# ФРАГМЕНТ ТЕКСТА
+---+

Зимой мы всегда жили в городе, зимней загородной природы мы не знали. А тут вдруг на нас с Лёлей обрушилось всё великолепие нетронутых январских снегов, янтарных и багряных ранних закатов, сверкающих льдистыми алмазами лунных вечеров. И все это в сочетании с теплым, сытным, гостеприимным домом, с каникулярной беззаботностью, с ощущением новой, открытой для себя привязанности. Лыж у нас не было, я давно выросла из детских, а взрослых никто нам не покупал. Мы с Лёлей ходили пешком по косогорским и яснополянским рощам и полям, выбирая укатанные санями дороги. Ходили и днем, и вечером тем более смело, что с нами увязывалась громадная черно-серая овчарка Стечкиных. Мы упивались синевой неба и темным золотом так и не опавшей листвы дубов. Это была новая для нас красота, мы едва узнавали привычные места в непривычном застывшем и сверкающем наряде. И нежность к маленькой голубоглазой сестре переполняла мое сердце. И еще, конечно, мы бесконечно ели немыслимо вкусную для нас еду. Лёля поправлялась на глазах. Вот что ей было нужно, какая бы ни была у нее болезнь: еда, воздух и забота. Продлив на несколько дней законные каникулы, я возвращалась домой и в школу, спокойная за сестру и полная взрослым чувством ответственности и нужности.
Это чувство не мешало мне в поезде представлять себя немножко Анной Карениной. Дело в том, что на мне было вишневое вельветовое платье. Оно было единственным моим платьем той зимой и, конечно, досталось мне от кого-то в дар и по наследству. В торжественных случаях я пышно украшала его прабабушкиными брюссельскими кружевами, хранившимися в «нашем секретере», в будни кружева снимались. Ну а если ты едешь зимой, одна, в поезде, а на тебе почти бархатное платье, хотя и несколько потертое, кем, как не Анной Карениной, ты себя ощущаешь? И неважно, что душа твоя звенит от радости, что под поезд ты не собираешься бросаться да и Вронского нет. Впрочем, на вокзале меня встречал Алеша Стеклов. Мама послала его в ответ на его бесчисленные вопросы, когда же я вернусь. Но это-то обстоятельство — встреча на вокзале — не играло в моих ощущениях никакой роли. И запомнила я ее только потому, что на эскалаторе в метро Алеша прочитал не известные мне стихи Пастернака:
Февраль… Достать чернил и плакать…
Стихи поразили меня. Я впервые услышала имя этого поэта, а его стихотворение вошло еще одной краской в ту короткую зимнюю сказку.

+---+

# ДАННЫЕ ДЛЯ АНАЛИЗА
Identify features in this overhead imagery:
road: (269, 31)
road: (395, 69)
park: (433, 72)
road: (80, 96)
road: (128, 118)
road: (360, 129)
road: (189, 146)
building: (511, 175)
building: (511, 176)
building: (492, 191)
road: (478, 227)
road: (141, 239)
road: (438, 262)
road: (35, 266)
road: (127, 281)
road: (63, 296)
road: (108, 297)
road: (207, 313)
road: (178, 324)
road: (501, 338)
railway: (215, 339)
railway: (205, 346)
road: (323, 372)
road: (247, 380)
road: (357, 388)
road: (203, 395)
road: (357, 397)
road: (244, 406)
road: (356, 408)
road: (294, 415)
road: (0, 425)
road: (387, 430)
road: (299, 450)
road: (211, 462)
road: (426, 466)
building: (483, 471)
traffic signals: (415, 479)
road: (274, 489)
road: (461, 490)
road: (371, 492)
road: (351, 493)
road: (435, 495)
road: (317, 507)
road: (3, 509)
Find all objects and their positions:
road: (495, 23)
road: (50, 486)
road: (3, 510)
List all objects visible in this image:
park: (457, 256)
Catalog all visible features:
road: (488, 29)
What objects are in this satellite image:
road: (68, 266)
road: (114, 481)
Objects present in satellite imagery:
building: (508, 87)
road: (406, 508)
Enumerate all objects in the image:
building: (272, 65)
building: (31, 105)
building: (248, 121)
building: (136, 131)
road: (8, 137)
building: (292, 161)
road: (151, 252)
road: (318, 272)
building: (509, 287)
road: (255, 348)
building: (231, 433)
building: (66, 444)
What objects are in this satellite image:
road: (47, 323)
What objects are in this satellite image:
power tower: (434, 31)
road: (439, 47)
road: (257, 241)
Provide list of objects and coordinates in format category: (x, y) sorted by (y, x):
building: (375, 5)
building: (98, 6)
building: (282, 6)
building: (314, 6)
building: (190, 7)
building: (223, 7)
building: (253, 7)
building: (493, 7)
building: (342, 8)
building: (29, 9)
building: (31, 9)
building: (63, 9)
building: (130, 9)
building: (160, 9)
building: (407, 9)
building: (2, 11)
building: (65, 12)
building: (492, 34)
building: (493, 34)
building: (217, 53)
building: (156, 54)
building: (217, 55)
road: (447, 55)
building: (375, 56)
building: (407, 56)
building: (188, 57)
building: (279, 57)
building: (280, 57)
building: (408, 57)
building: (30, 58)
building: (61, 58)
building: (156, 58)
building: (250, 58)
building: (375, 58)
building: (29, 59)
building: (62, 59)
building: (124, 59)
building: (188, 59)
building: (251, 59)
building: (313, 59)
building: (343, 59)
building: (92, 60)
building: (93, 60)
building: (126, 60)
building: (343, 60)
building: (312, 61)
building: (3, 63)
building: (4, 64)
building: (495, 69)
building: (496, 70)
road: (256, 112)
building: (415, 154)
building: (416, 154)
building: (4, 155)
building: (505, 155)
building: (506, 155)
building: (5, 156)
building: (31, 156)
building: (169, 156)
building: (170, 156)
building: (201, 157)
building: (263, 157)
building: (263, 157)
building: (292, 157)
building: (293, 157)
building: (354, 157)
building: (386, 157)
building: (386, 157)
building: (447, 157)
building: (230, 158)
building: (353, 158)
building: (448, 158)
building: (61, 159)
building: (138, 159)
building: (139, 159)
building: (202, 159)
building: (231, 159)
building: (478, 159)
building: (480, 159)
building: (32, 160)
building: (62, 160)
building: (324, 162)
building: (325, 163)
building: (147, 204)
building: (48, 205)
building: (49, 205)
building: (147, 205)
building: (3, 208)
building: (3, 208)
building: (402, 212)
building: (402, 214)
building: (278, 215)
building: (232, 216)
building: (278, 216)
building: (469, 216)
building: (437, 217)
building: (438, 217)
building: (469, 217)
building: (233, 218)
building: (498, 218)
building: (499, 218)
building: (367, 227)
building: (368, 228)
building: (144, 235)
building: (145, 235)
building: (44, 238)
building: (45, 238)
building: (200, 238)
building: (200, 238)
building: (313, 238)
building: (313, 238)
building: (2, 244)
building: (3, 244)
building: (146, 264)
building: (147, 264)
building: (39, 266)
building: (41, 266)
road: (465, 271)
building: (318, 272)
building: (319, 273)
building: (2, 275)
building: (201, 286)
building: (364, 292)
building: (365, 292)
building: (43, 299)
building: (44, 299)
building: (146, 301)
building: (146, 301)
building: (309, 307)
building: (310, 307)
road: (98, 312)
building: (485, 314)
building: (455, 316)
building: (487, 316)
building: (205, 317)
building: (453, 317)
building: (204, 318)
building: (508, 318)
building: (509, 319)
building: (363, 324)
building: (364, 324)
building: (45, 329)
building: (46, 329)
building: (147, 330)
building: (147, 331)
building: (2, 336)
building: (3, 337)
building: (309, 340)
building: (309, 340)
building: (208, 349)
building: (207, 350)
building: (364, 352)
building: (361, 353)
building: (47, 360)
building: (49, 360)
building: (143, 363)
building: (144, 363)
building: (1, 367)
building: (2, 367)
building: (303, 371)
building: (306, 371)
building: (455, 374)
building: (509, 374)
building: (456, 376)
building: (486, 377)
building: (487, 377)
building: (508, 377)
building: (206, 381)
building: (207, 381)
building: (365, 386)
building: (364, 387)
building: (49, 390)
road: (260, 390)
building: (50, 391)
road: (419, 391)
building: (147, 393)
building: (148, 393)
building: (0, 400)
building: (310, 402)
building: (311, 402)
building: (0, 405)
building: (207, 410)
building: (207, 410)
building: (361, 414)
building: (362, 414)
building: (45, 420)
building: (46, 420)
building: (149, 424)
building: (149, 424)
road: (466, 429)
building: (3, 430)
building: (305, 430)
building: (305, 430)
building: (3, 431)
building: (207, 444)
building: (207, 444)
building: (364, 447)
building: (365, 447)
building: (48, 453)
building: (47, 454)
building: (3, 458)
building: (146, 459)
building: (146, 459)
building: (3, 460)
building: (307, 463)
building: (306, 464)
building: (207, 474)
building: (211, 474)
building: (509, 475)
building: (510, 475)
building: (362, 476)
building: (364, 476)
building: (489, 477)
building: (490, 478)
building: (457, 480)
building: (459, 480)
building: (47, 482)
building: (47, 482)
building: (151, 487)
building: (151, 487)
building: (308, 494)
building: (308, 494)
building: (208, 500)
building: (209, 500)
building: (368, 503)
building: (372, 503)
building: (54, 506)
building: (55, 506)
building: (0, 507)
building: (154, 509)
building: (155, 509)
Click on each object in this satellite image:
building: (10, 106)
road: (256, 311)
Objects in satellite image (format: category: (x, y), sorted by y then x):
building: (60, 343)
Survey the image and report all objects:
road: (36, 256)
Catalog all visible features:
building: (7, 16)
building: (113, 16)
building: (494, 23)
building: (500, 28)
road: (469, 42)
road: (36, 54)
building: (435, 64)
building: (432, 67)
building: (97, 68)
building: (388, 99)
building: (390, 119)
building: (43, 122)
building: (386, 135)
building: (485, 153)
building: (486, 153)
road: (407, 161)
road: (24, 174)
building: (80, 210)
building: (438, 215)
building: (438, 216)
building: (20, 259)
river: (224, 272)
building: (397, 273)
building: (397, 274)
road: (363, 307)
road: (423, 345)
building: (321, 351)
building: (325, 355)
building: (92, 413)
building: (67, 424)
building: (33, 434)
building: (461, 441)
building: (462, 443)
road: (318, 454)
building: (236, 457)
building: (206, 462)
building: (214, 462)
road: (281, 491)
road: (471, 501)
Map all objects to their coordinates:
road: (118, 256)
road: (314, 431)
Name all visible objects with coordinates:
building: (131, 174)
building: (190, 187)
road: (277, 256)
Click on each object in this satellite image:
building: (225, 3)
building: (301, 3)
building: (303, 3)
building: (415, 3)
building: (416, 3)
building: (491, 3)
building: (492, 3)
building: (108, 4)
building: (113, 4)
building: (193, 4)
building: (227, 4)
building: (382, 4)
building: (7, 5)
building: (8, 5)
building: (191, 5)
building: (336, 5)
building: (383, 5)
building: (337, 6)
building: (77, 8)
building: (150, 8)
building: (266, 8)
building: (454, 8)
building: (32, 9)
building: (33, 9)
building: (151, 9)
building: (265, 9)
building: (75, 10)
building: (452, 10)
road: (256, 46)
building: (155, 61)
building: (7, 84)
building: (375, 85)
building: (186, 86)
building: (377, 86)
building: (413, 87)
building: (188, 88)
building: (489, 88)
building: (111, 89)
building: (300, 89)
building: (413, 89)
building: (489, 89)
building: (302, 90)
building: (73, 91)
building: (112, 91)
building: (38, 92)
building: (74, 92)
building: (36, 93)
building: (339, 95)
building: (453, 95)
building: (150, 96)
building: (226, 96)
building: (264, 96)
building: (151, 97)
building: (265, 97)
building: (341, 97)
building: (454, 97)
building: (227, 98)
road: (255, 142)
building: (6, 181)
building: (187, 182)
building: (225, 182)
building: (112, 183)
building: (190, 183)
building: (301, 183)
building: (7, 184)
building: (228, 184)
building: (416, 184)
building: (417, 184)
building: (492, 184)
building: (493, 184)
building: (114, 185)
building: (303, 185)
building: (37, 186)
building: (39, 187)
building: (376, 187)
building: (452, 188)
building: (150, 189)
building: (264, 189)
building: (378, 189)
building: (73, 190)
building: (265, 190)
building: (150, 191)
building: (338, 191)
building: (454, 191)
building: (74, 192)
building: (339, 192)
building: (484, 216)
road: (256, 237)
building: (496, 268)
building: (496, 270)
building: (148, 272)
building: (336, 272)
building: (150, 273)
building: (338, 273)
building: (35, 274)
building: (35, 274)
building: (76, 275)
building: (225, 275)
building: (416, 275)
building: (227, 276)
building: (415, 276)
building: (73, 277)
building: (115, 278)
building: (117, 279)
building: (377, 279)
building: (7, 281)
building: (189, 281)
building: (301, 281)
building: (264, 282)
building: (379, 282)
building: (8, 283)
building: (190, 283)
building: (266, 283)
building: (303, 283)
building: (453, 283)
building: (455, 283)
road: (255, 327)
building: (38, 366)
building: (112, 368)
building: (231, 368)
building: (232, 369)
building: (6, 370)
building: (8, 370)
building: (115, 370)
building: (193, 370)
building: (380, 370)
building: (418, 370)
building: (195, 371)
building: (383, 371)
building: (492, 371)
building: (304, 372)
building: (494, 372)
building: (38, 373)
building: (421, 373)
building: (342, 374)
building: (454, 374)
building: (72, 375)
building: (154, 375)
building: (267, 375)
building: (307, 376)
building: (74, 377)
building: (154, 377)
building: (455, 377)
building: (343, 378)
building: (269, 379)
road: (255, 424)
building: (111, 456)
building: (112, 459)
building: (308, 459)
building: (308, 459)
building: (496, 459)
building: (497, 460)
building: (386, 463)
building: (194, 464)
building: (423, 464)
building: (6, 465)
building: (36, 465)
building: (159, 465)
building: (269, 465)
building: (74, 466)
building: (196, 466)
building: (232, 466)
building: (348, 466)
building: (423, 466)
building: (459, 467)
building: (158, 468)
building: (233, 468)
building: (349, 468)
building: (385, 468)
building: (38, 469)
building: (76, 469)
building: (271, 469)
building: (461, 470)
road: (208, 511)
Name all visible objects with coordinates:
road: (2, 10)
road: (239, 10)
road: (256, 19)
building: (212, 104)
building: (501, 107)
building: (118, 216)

+---+

# ЗАДАНИЕ
Продолжите фрагмент текста о зимних каникулах с сестрой Лёлей, начав сразу после его последнего предложения.

# ОЖИДАЕМЫЙ ОТВЕТ
Так шла для нас последняя предвоенная зима, самая мирная за истекшее десятилетие, давшая нам передышку перед испытаниями. Спрашиваю себя еще раз: почему именно в начале сорок первого года нас вдруг оставили тревоги и предчувствия, давившие и угрожавшие столько лет? Или это только меня они оставили в канун моего семнадцатилетия?
Мой день рождения вместо 28 апреля — буднего дня — праздновали 2 мая. И как-то незаметно уже я, а не мама, оказалась главным организатором и распорядителем праздника. Правда, мама жарила пирожки и готовила салат — необычное прибавление к ритуальному угощению в нашем доме, свидетельствовавшее о некоем повышении достатка. Еще и салат! Но на стол накрывала я, озабоченная главным образом его украшением. Против обычной в этот день копеечной ветряницы, я разорилась на шесть тюльпанов и расставила их попарно в три стакана вдоль всего стола. И про себя решила: отныне это будет цветок моего дня рождения. Я не сомневалась, что праздники будут следовать один за другим, из года в год. А на самом деле, когда состоится следующий подобного рода? Не упомню. Во всяком случае через десятилетия, в иной жизни.
А тогда, 2 мая 1941 года, к нам пришли и «дети» — все наши друзья, и взрослые — наши родственники. Я запомнила, что душой общества за этим довольно скудным (пирожки были сметены в мгновение ока), но безусловно веселым столом был Александр Николаевич Владыкин. А, может быть, потому моя память из всех тех лиц, не разделенных ни на капельку возрастными преградами, выхватывает лысину, усы и забавные россказни Александра Николаевича, что этот светлый и холодный весенний вечер был последним, когда мы его видели?